Fill a large saucepan with water and bring it to the boil. Add the pasta and stir well. Cook the pasta per the packet’s instructions or until al dente.

Meanwhile, make the sauce. Heat the rapeseed oil in a large frying pan. Add the shallots, garlic, celery and fennel and sautΓ© over a medium heat for 5 minutes until soft and translucent.

Add the water and stock and bring to a gentle simmer. Add the clams and hake and carefully stir. Add the Boursin and cover with a lid if you have one. Cook for 5 minutes on a gentle simmer, stirring every now and again. It is ready when the clams are open and the hake is white and not translucent. Be gentle when you stir to try to keep the fish in chunks.
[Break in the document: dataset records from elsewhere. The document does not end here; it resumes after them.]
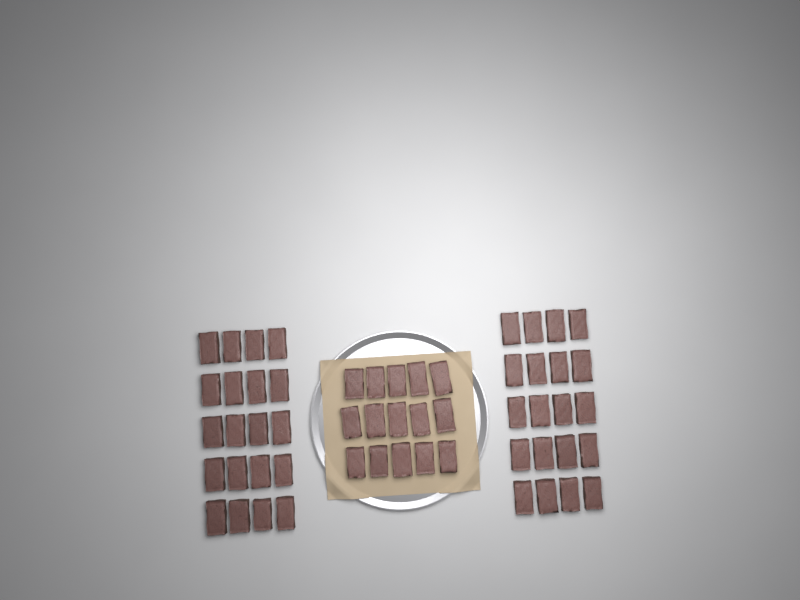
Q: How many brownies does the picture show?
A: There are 55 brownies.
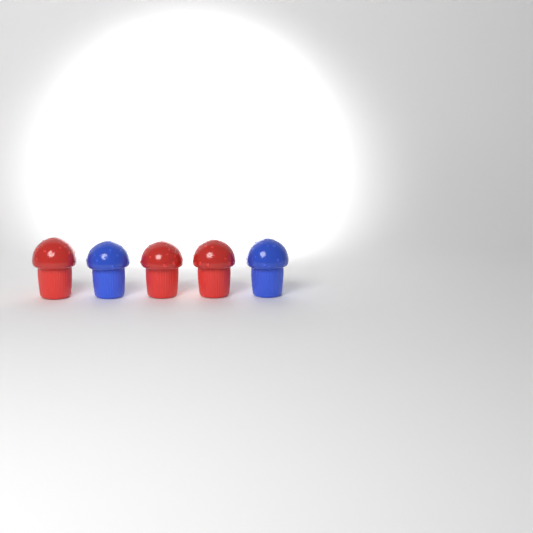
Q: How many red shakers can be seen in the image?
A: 3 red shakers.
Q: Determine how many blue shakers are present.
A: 2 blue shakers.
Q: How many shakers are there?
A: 5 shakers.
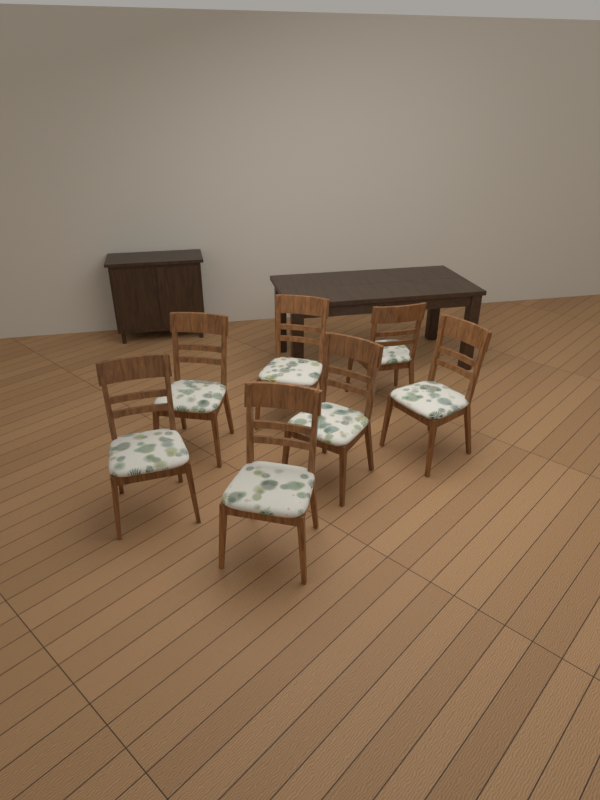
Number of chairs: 7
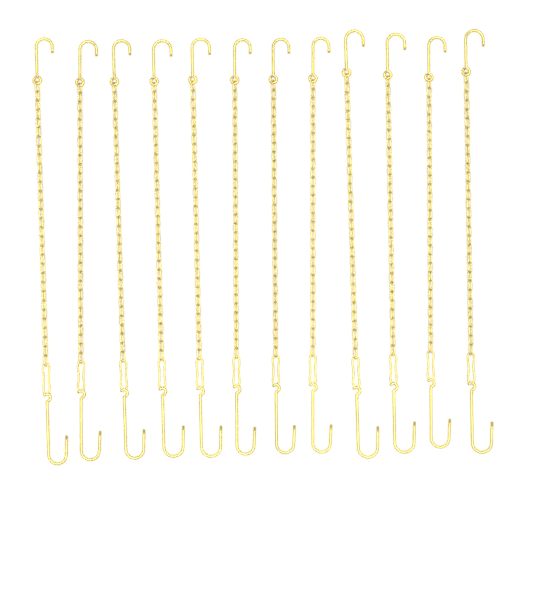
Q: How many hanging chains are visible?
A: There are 12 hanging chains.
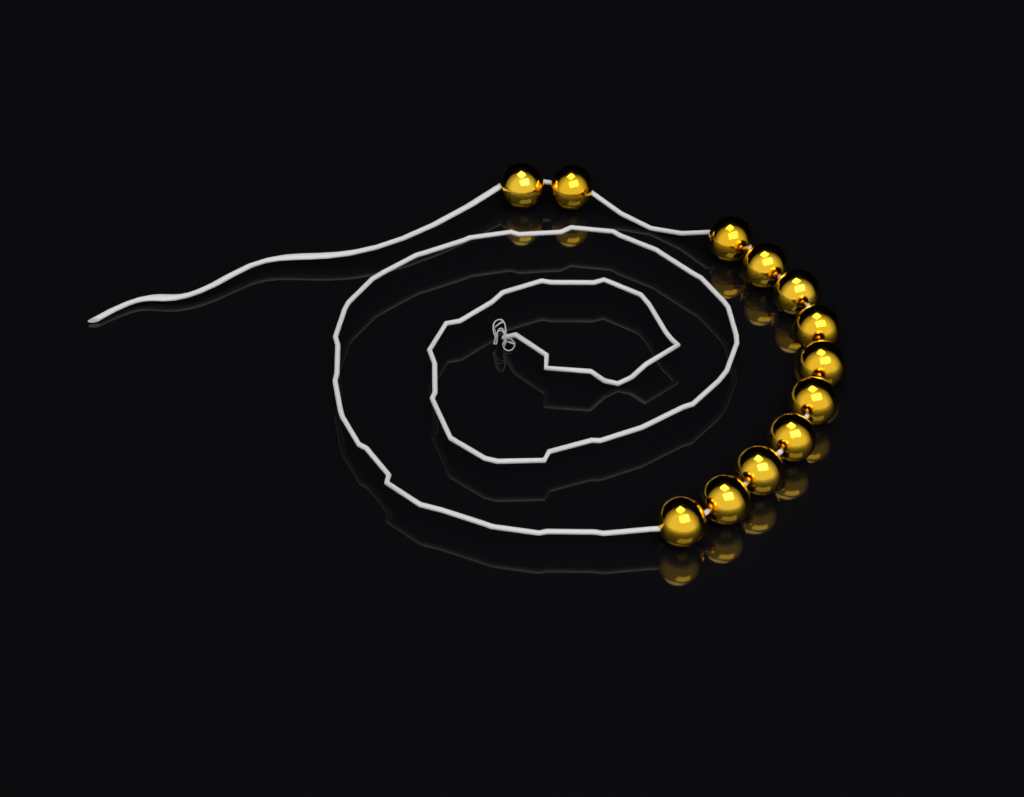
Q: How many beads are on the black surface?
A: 12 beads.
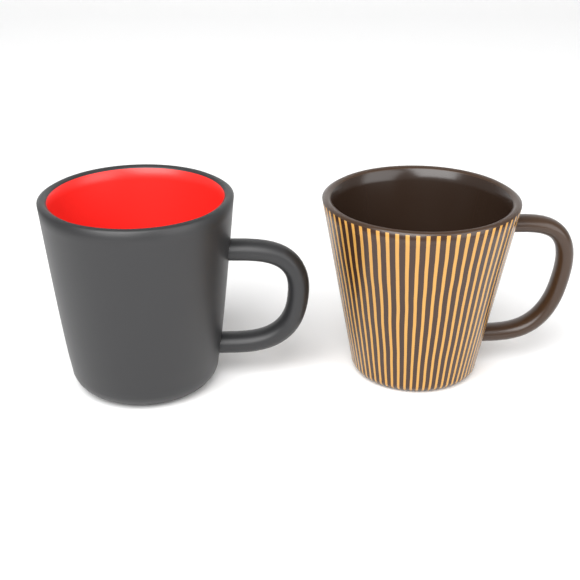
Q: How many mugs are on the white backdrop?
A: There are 2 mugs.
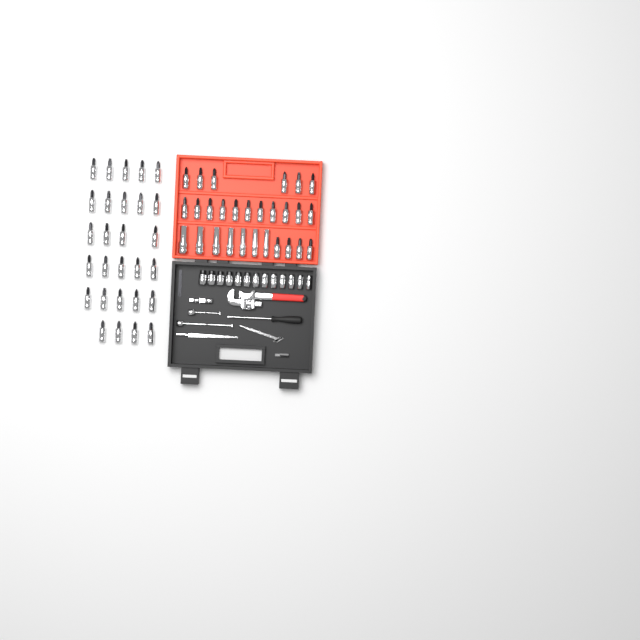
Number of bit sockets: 49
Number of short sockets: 13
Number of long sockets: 7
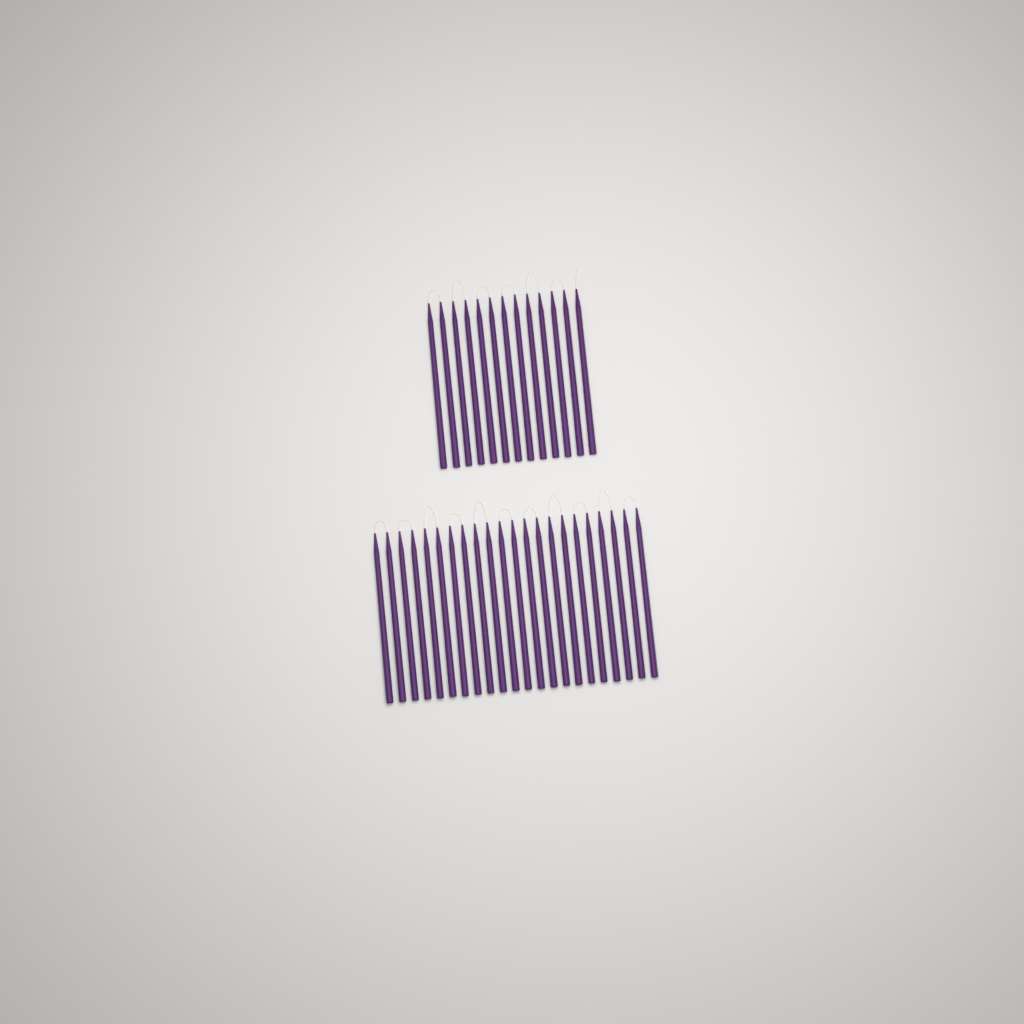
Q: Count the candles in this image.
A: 35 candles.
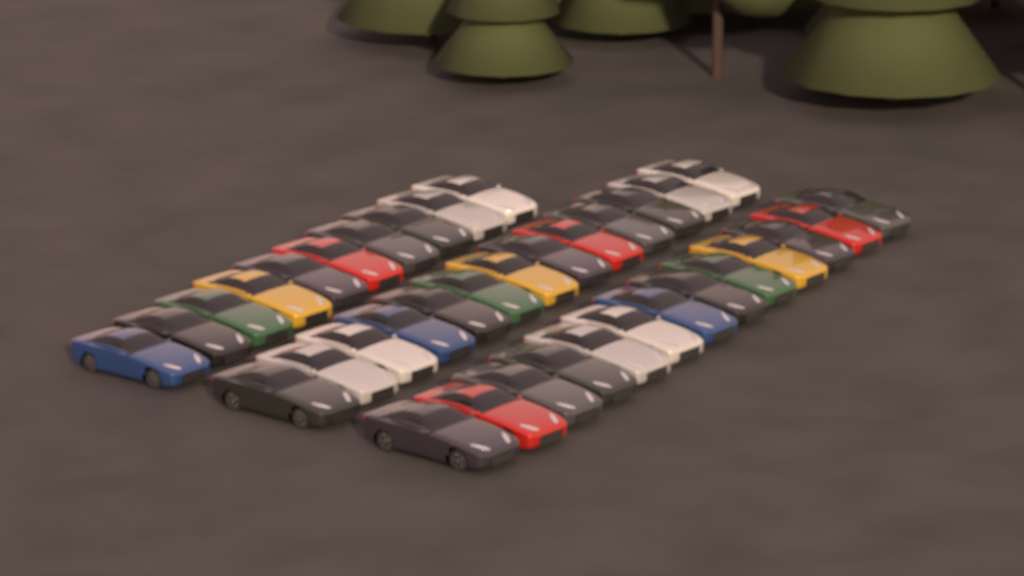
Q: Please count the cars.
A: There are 36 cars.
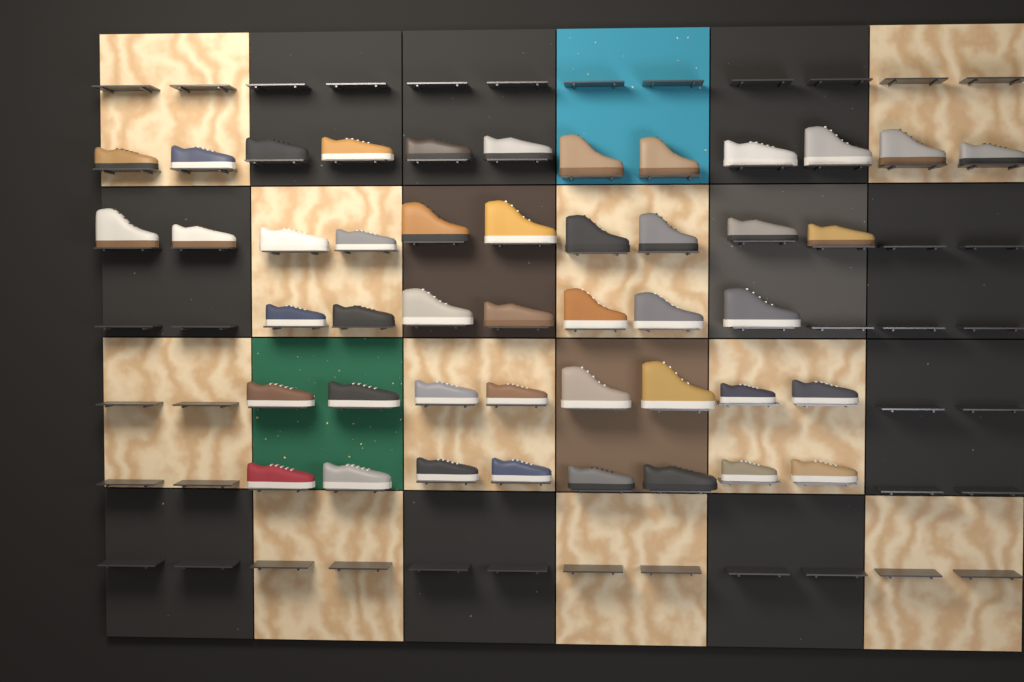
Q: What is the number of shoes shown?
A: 45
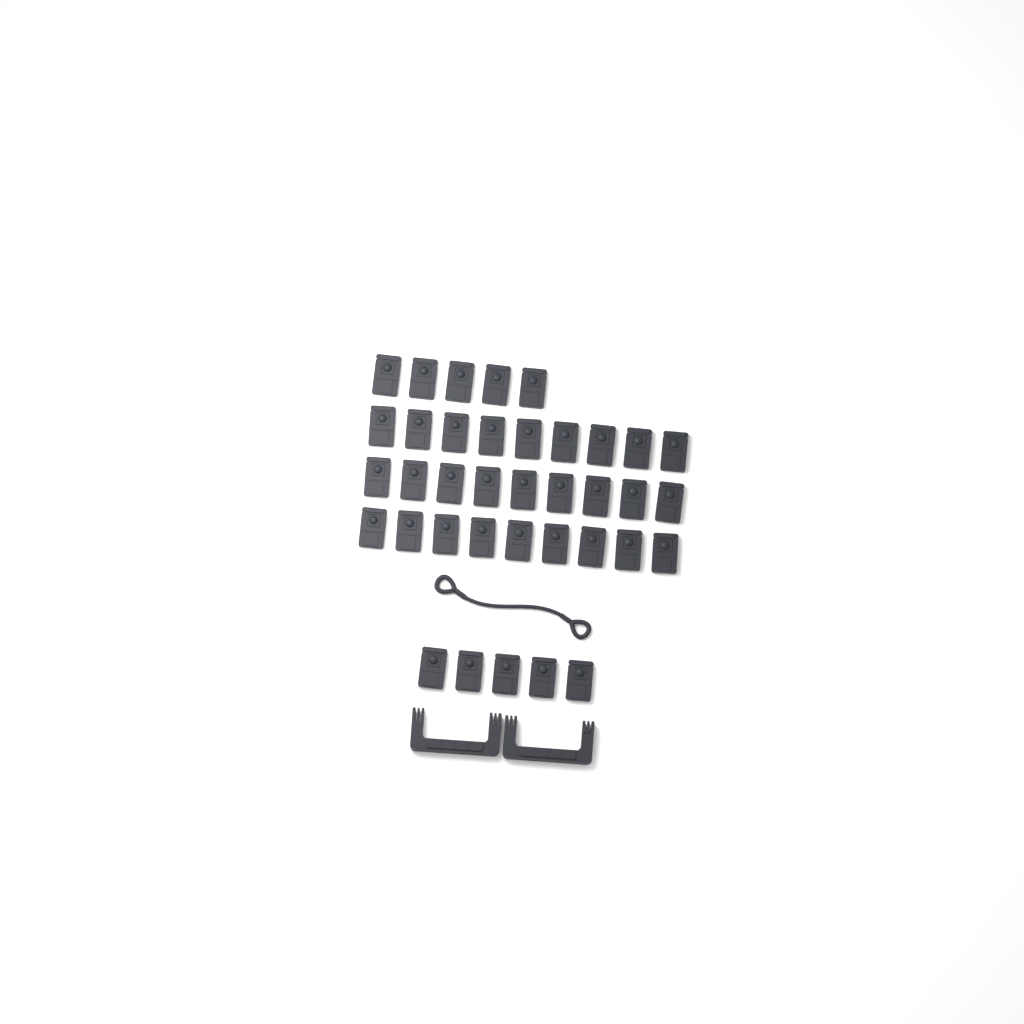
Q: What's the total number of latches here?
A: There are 37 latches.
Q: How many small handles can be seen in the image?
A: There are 2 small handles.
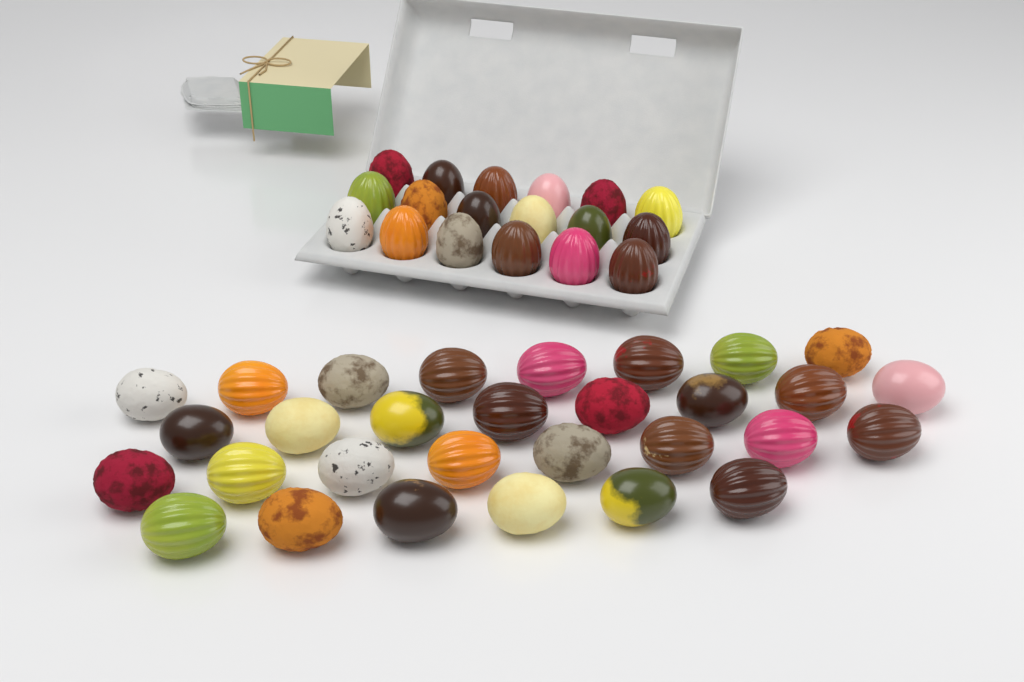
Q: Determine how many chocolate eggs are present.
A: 48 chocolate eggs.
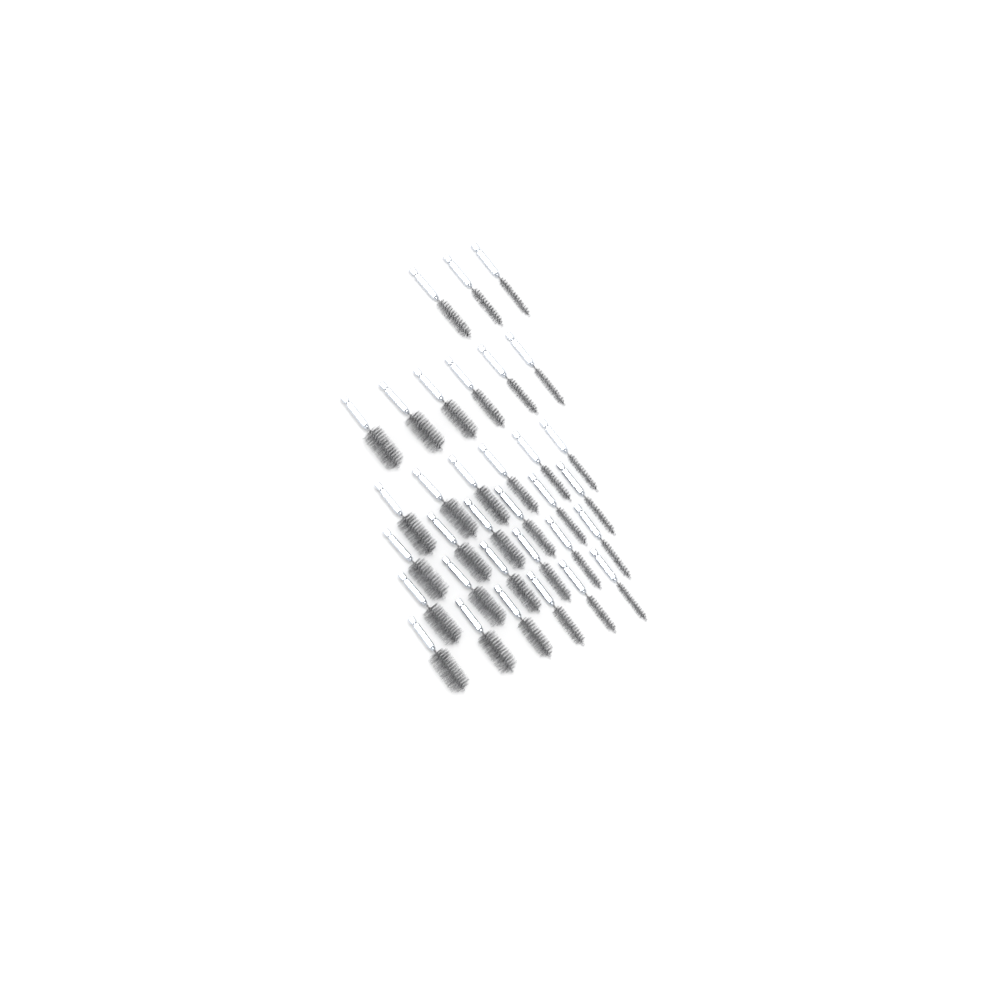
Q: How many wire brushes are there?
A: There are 33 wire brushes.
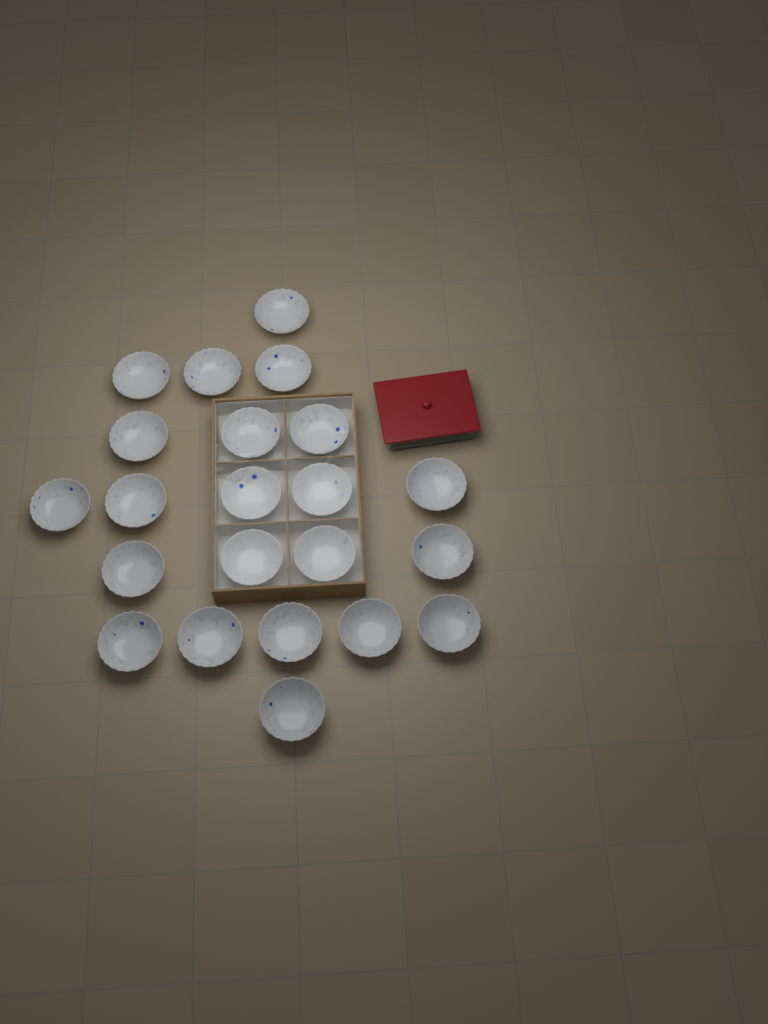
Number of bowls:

Drain the pasta and portion into bowls. Take the clams and hake off the heat, add the parsley and lemon juice and season with salt and pepper.

Pour the sauce over the pasta and enjoy with extra lemons to serve.



Hake is a cousin of the cod and has a firmer texture, somewhere between monkfish and cod. It’s often cheaper than cod and is available at most supermarket fish counters and fishmongers. Clams are readily available at fish counters in the UK all year around and are best in the colder months.”